= Requirement =
Return every one of the rows below unchanged, character for character.

Collected data

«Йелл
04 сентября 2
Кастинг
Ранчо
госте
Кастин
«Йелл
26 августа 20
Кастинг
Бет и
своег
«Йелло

= Result of this task =
«Йелл
04 сентября 2
Кастинг
Ранчо
госте
Кастин
«Йелл
26 августа 20
Кастинг
Бет и
своег
«Йелло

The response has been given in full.